La risposta di Gesù non separa, ma unisce i doveri politici e quelli religiosi dei cristiani. Colui che è interamente votato a Dio, infatti, non può disinteressarsi della polis, del consesso umano in cui vive e nel quale è chiamato a esprimere la carità cristiana. Diversamente, il cristianesimo si ridurrebbe a sterile devozionalismo più che a quell'opera di trasformazione radicale e sostanziale del credente di cui parla Paolo nel capitolo terzo della sua lettera ai Filippesi.

Paolo afferma che "la nostra cittadinanza è nei cieli" (Fil 3,20), ma è qui sulla terra che già si misura il progresso nella santificazione che Cristo stesso compie in noi, "secondo la sua potenza che lo rende in grado di sottoporre a sé tutte le cose" (Fil 3,21).

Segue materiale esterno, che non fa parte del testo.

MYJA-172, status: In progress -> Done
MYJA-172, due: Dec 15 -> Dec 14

Se il dominio di Cesare, il cui volto era impresso nel denaro, è infatti puramente convenzionale e soggetto alla volontà di Dio, il dominio di Cristo sulle nostre vite, in virtù del segno impresso nelle anime dalla fede battesimale, è l'esercizio di una sovranità reale. A ben vedere, non vi è cosa, nel cosmo, che non rechi impressa in sé il marchio del suo Creatore e che, dunque, non vada a lui ricondotta. Tutto è da Dio e tutto è per la lode e gloria di Dio.

Cristo, dimorando in noi, riproduce nella nostra vita la propria fisionomia morale; questa conformità sarà completata nei cieli dove "il nostro umile corpo sarà reso conforme al suo corpo glorioso" (Fil 3,21).

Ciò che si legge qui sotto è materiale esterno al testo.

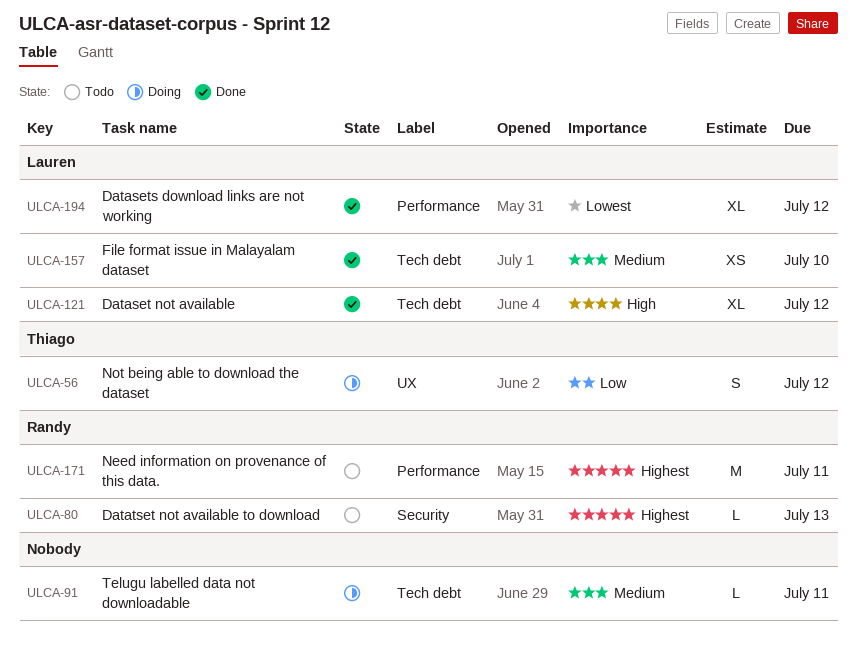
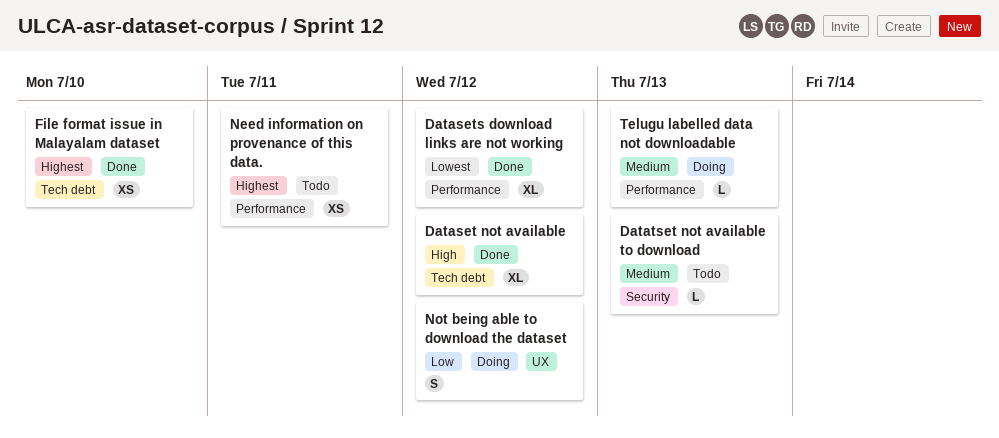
Datatset not available to download, priority: Highest -> Medium
File format issue in Malayalam dataset, priority: Medium -> Highest
Need information on provenance of this data., estimate: M -> XS
Telugu labelled data not downloadable, label: Tech debt -> Performance
Telugu labelled data not downloadable, due: Jul 11 -> Jul 13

La garanzia che rende certa questa trasformazione è la sua potenza illimitata, il suo impero universale. Egli non ha coniato una moneta: era con il Padre quando, come Logos eterno, creava l'uomo a sua immagine e somiglianza; quando ha assunto la nostra natura umana, elevandola e unendola alla propria natura divina; quando ci ha purificati con le acque battesimali e segnati con il sangue della sua passione. Egli è il nostro Dio e noi siamo il popolo del suo pascolo (Sal 95,7). Siamo suoi. E nostra è la sua grazia; nostra la sua carità, che deve passare in abbondanza come moneta corrente tra le nostre mani.